Medicine became his chosen career—he was selected for a special seven-year program at Brown University which accepted him into medical school while still in college. His last year of college, also his first year of medical school, was the year he was the drum major of the Brown University Marching Band. And through his first years in medical school, he played in the Brown University chamber music group, in the wind ensemble, and in the stage band.
“I played music six days a week,” says Wayne. “I still play, but neither well nor frequently.”
His academic focus had always been on the sciences that he loved, however.
“I wanted to be an organic chemistry major because it was fun,” says Wayne.
In his final year of medical school, he did a rotation with the medical examiner’s office and found the work intriguing. After exploring other options, he decided after medical school to join the Office of the Chief Medical Examiner of the State of Connecticut. Wayne ended up staying there for 32 years, serving the last 26 of those years as the state’s chief medical examiner (CME).
“The job of the CME’s office is to investigate sudden, violent, unexpected deaths. Forensic pathology is fun. The autopsy is our most powerful tool. X-rays too,” says Wayne. “And anyone in the state who is to be cremated must have a records review by the office and get a number. There are about 14,000 cremations a year. A doctor [in the CME office] is on call 24/7.”
In his role as the state’s CME, Wayne has testified in more than 600 trials and responded to scenes of some of Connecticut’s most gruesome crimes—the wood chipper murder, the Pettit home invasion murders, and, near the end of his tenure as CME, the Sandy Hook school tragedy.

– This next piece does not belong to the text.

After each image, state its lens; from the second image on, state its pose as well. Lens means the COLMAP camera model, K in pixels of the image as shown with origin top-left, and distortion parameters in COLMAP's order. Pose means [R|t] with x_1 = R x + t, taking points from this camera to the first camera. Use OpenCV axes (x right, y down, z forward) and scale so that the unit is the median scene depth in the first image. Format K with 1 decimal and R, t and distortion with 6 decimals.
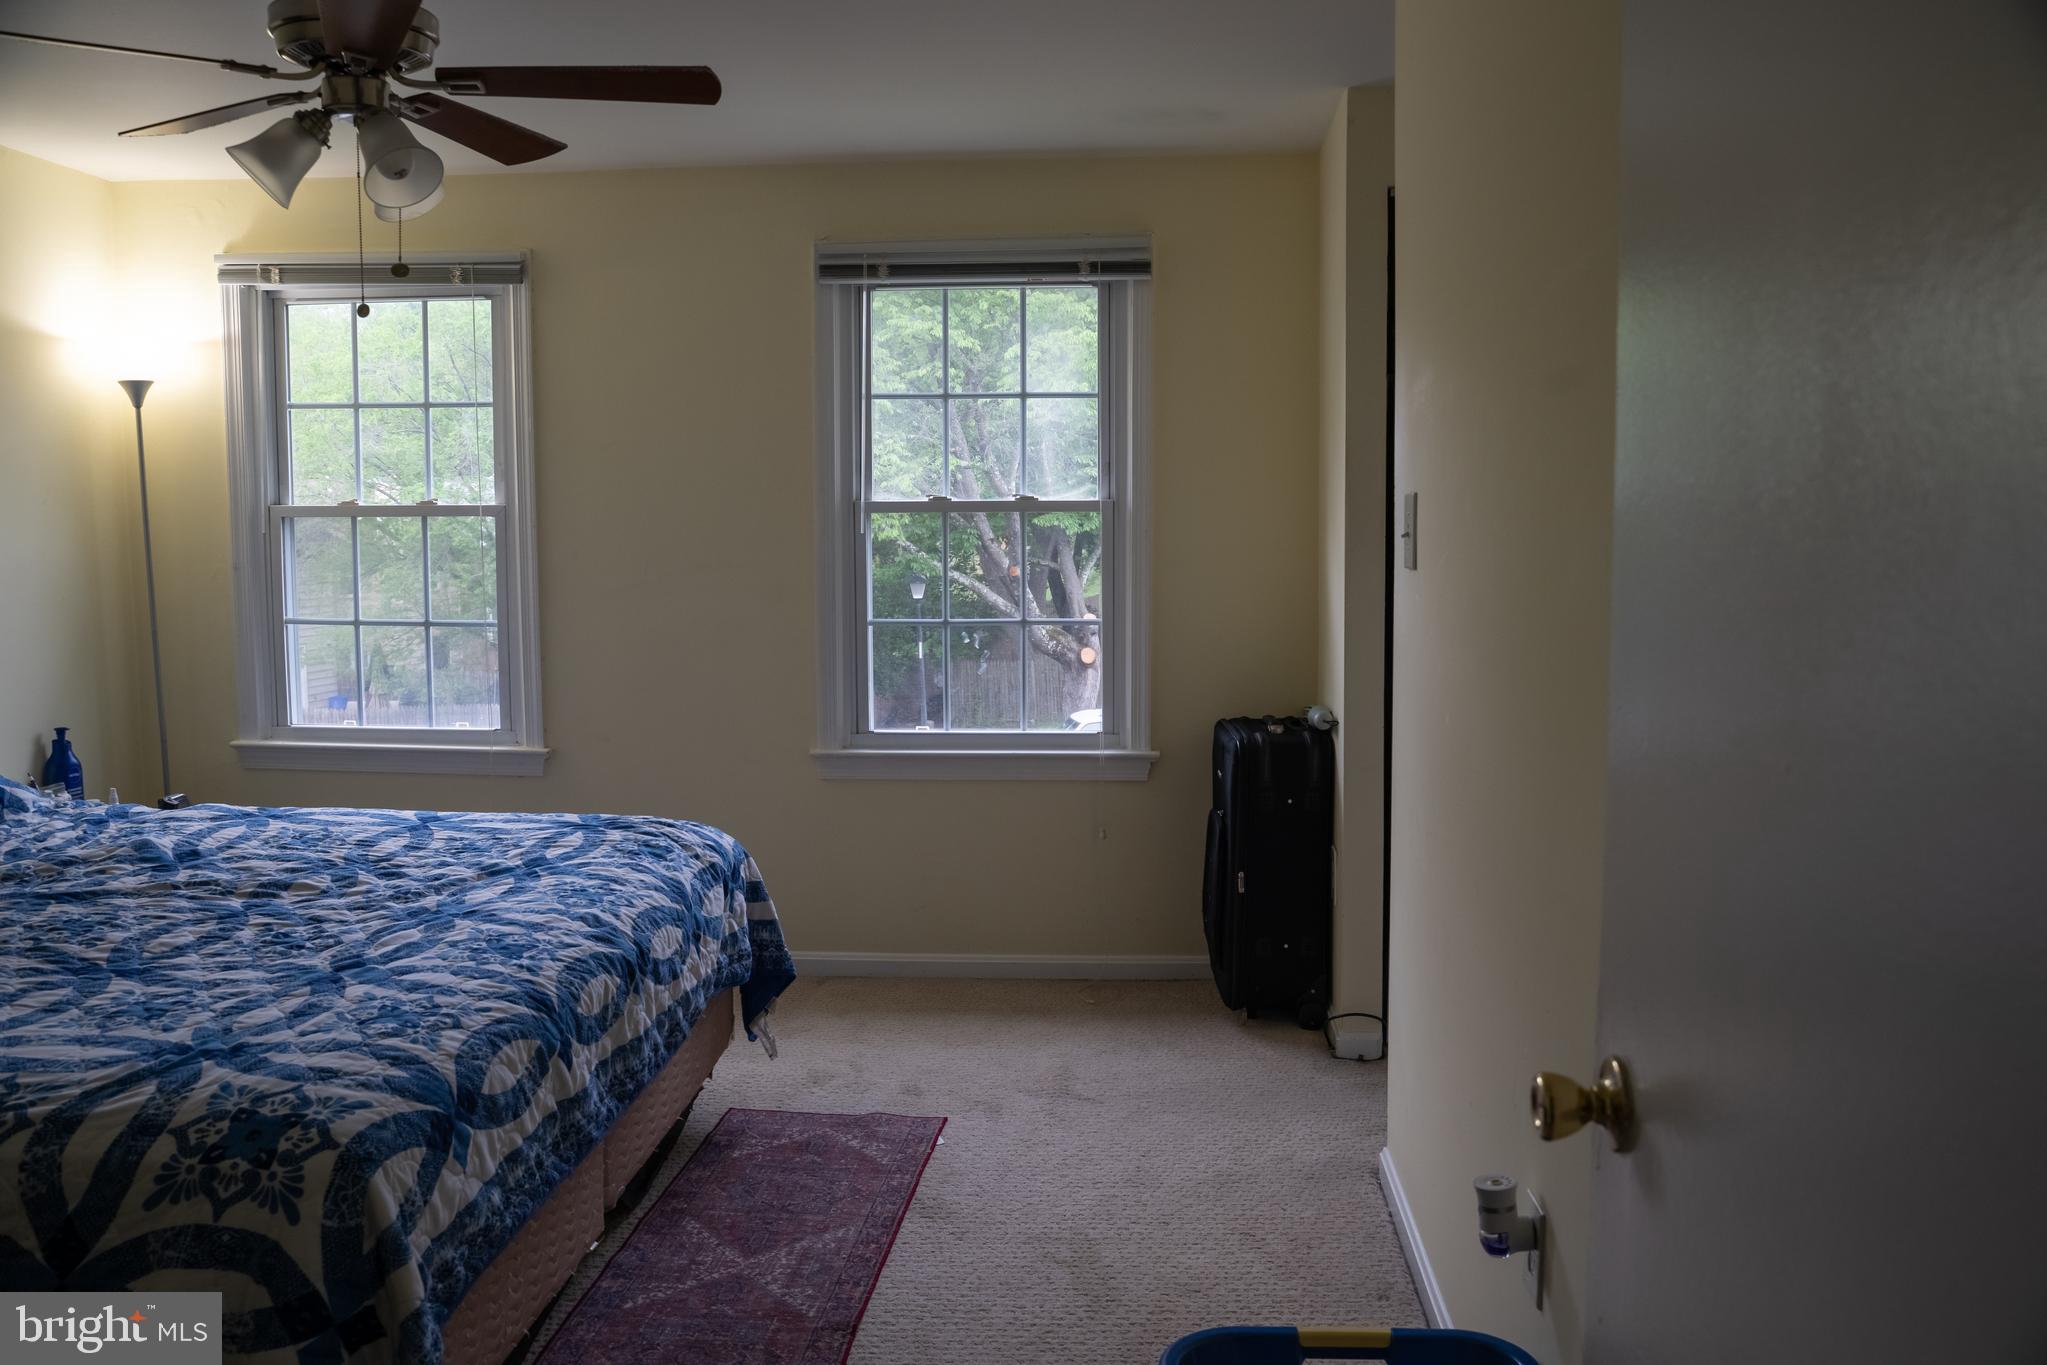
lens RADIAL K [[1667.5, 0, 1023.5], [0, 1667.5, 682.5], [0, 0, 1]] dist [-0.115455, 0.095429]
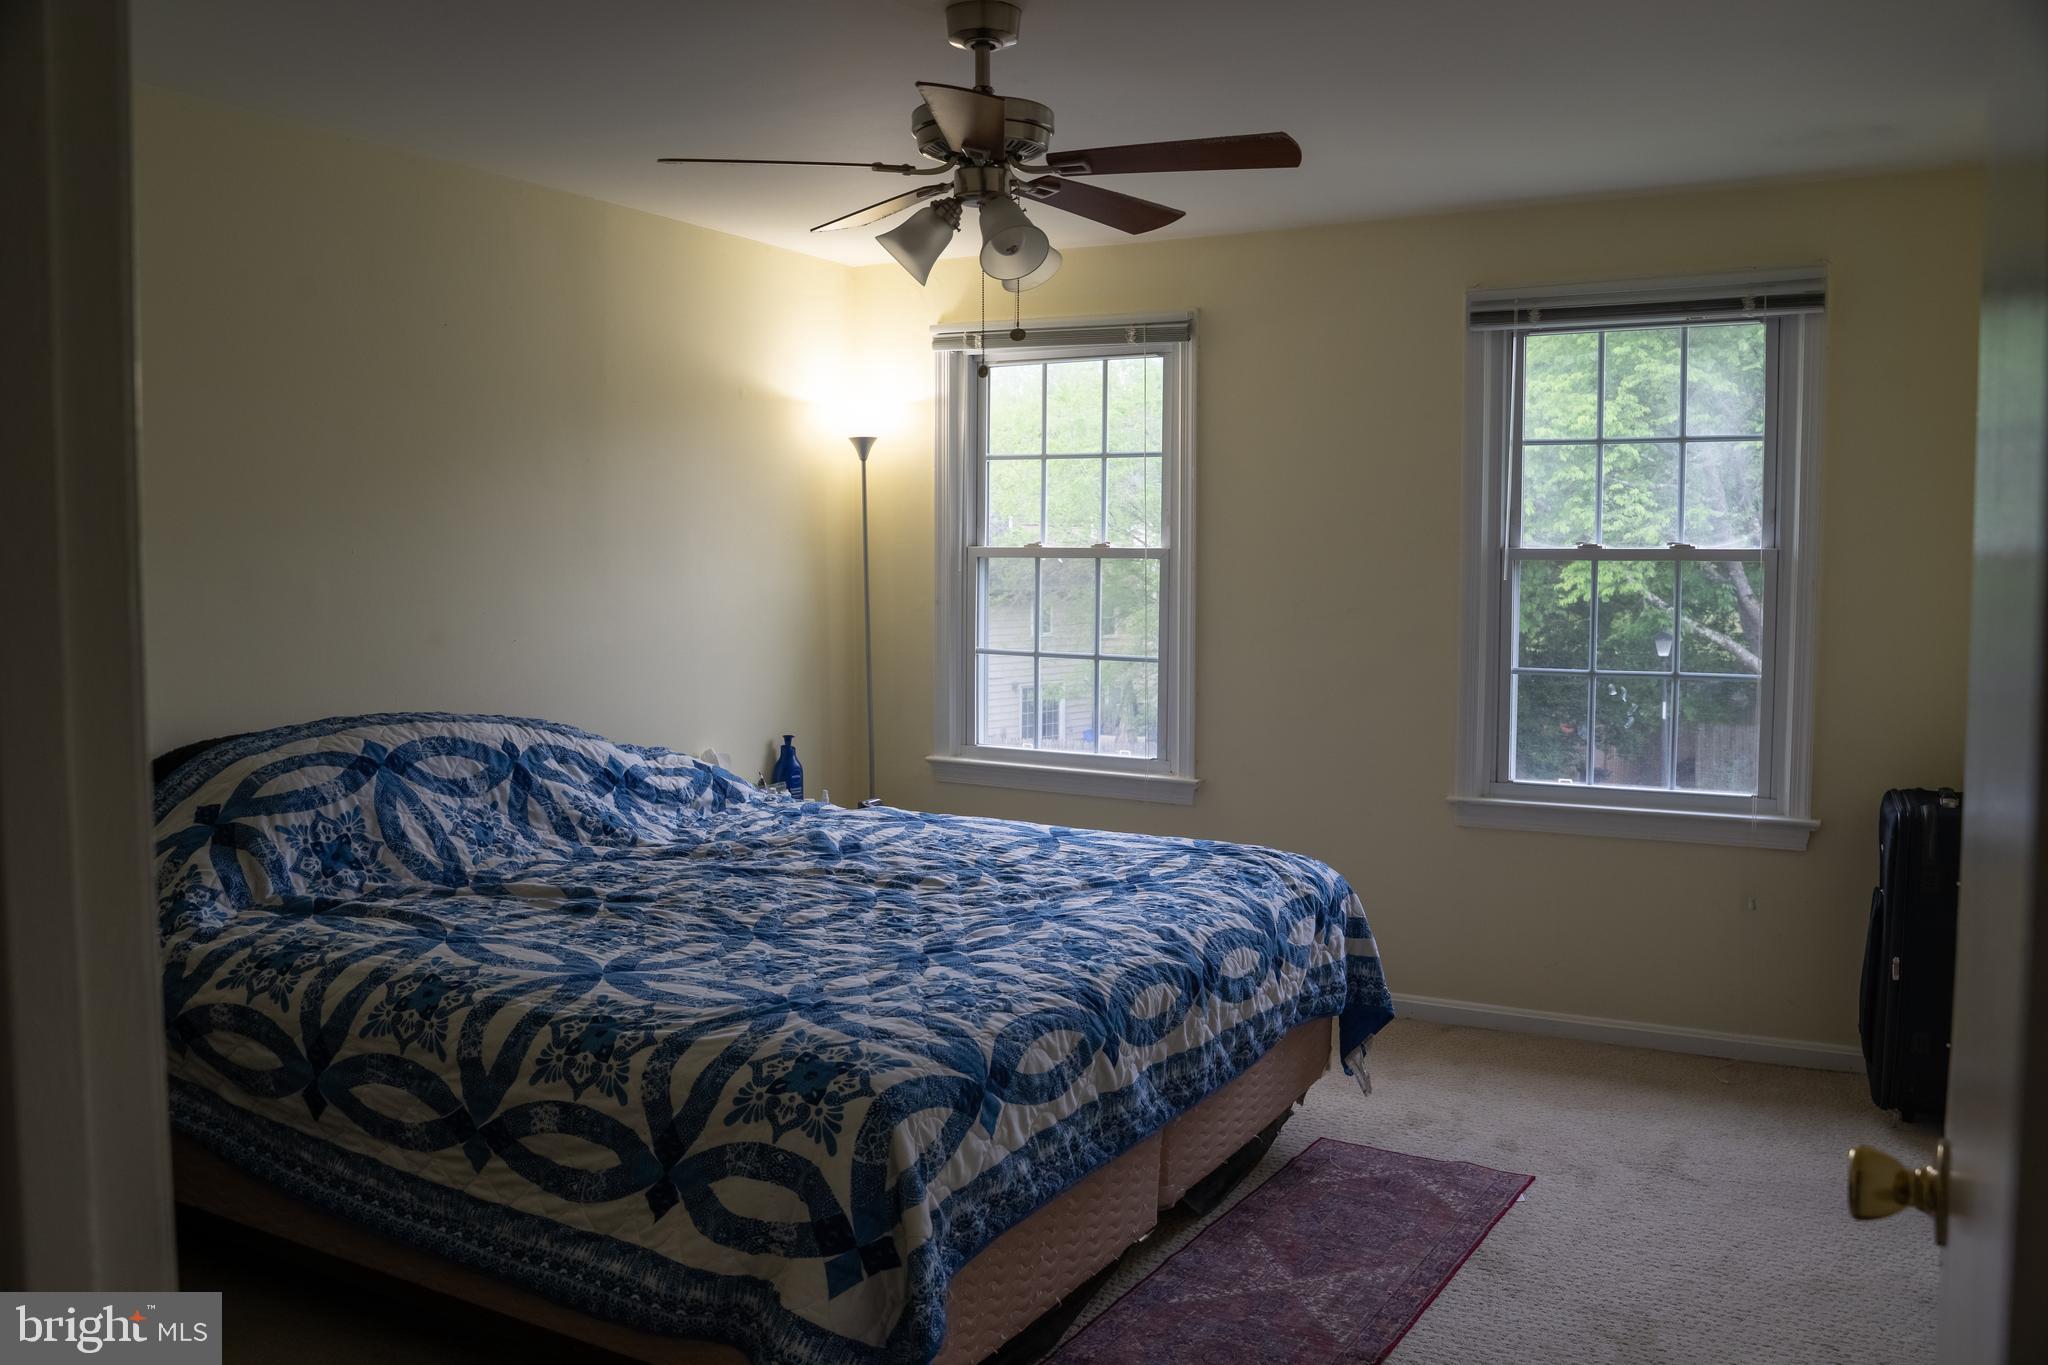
lens RADIAL K [[1668.3, 0, 1024.0], [0, 1668.3, 682.5], [0, 0, 1]] dist [-0.115455, 0.095429]
pose [[0.903432, 0.037118, -0.427122, 0.103457], [-0.049964, 0.998572, -0.018902, 0.006374], [0.425811, 0.038417, 0.903996, -0.016218]]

As a teacher of forensic pathology, he has worked with medical students at Yale and UConn Medical schools, law students at Yale and UConn Law schools, and with most of the policemen in Connecticut through presentations at the state’s Police Training Academy.
Over his 32 years as staff and later chief in the CME office—and two years more on a per diem basis after he retired—Wayne developed special expertise in the analysis and assessment of gunshot wounds: the patterns of them, the relationship between the shooter and the victim, and, with less precision, the shooter and the environment and the relationship with witnesses.
Now that he has retired, he uses his keen observational skills honed over many years in the CME’s office to study and record details of the natural world near his Old Saybrook home of eight years. He completes the paper’s daily crossword puzzles. Occasionally, he tries his hand at documenting what he sees in charcoal drawings. Still bitten with the need to observe and to still learn, he also is delving into his two other areas of interest: maps and African art.
With all that Wayne has witnessed in his lifetime, gazing out on the peaceful marsh in Old Saybrook must be a soothing antidote.